◆ **CONSIGNES**:
A) Recopiez, s'il vous plaît, le passage de l'extrait fourni qui va de "## ghislaindj (25" jusqu'à "sur son téléphone." inclus.
B) Dans l'extrait fourni, quelle est la capacité de l'iPhone sur lequel la femme de ghislaindj vient de passer ?

◆ **EXTRAIT FOURNI**:
================

# Extraction de données d'une sauvegarde iCloud



## ghislaindj (25 Avril 2017)

Bonjour,

Après un récent vol d'iPhone, ma femme vient de passer sur un iPhone 16Go au lieu d'un 64Go. Et c'est le moment où elle s'est rendue compte que sa phototèque n'était pas sur iCloud, elle avait simplement des sauvegardes complètes sur iCloud.

Malheureusement elle n'arrive pas à terminer la restauration de la sauvegarde iCloud car pas assez de place sur son téléphone.

D'où ma question : avez un logiciel / une technique à recommander pour pouvoir extraire des données d'une sauvegarde iCloud complète du téléphone et récupérer les photos ?


----------



## guytoon48 (26 Avril 2017)

Bonjour,
Si la photothèque iCloud n'était pas activée sur l'iPhone, elle ne sera pas contenue dans la sauvegarde iCloud... CQFD
Si la sauvegarde a été faite via iTunes, seules les photos déjà stockées dans le nuage, telles que celles de Mon flux de photos ou de la photothèque iCloud seront présentes.
2 types de sauvegardes : iCloud ou iTunes


----------

================

◆ **LIGNES**:
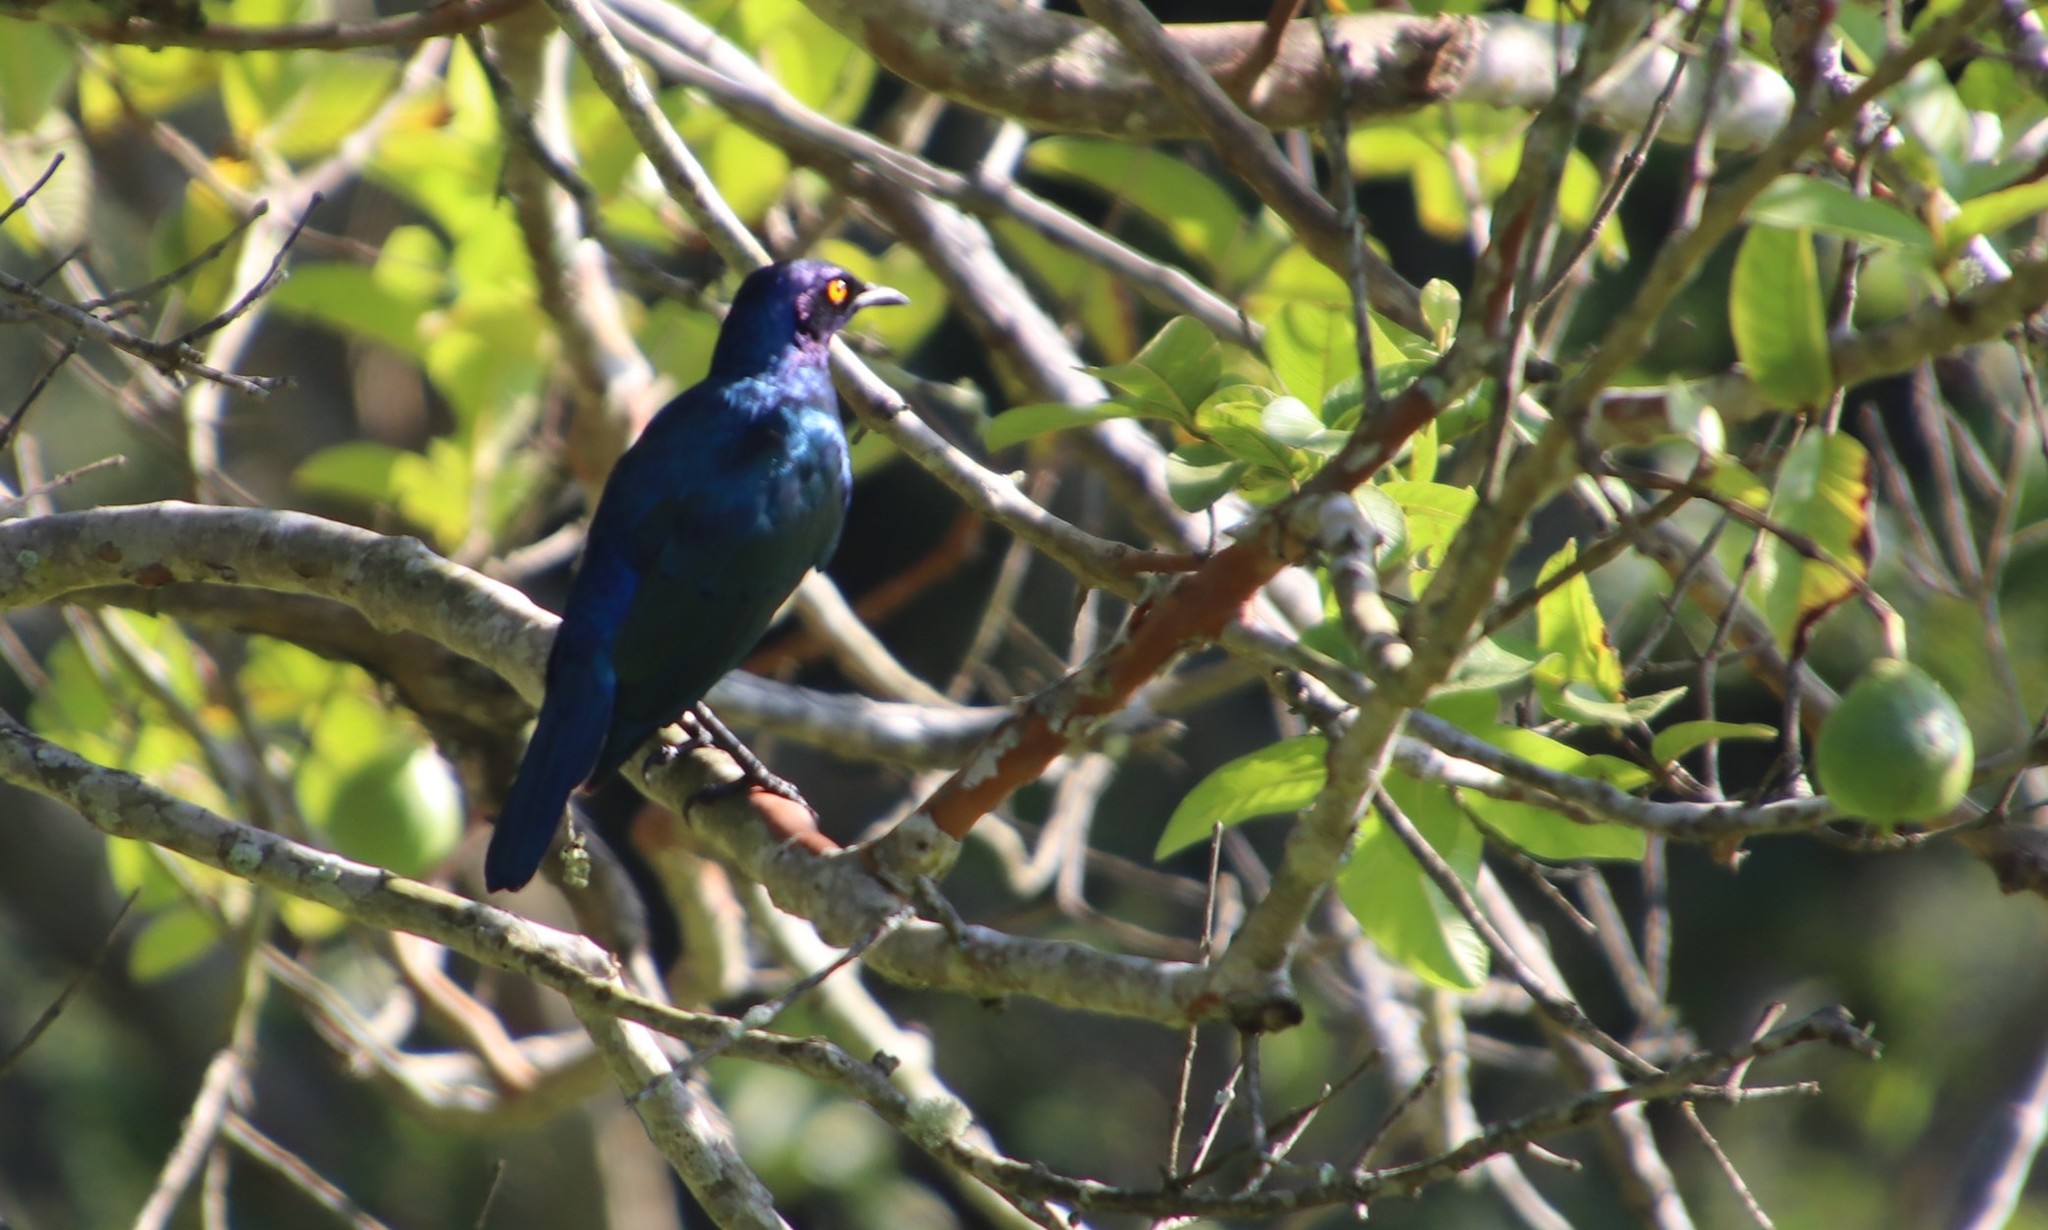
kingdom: Animalia
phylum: Chordata
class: Aves
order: Passeriformes
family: Sturnidae
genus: Lamprotornis
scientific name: Lamprotornis nitens
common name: Cape starling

================

◆ **CORRIGÉ**:
A)
## ghislaindj (25 Avril 2017)

Bonjour,

Après un récent vol d'iPhone, ma femme vient de passer sur un iPhone 16Go au lieu d'un 64Go. Et c'est le moment où elle s'est rendue compte que sa phototèque n'était pas sur iCloud, elle avait simplement des sauvegardes complètes sur iCloud.

Malheureusement elle n'arrive pas à terminer la restauration de la sauvegarde iCloud car pas assez de place sur son téléphone.

B) 16 Go, au lieu de 64 Go.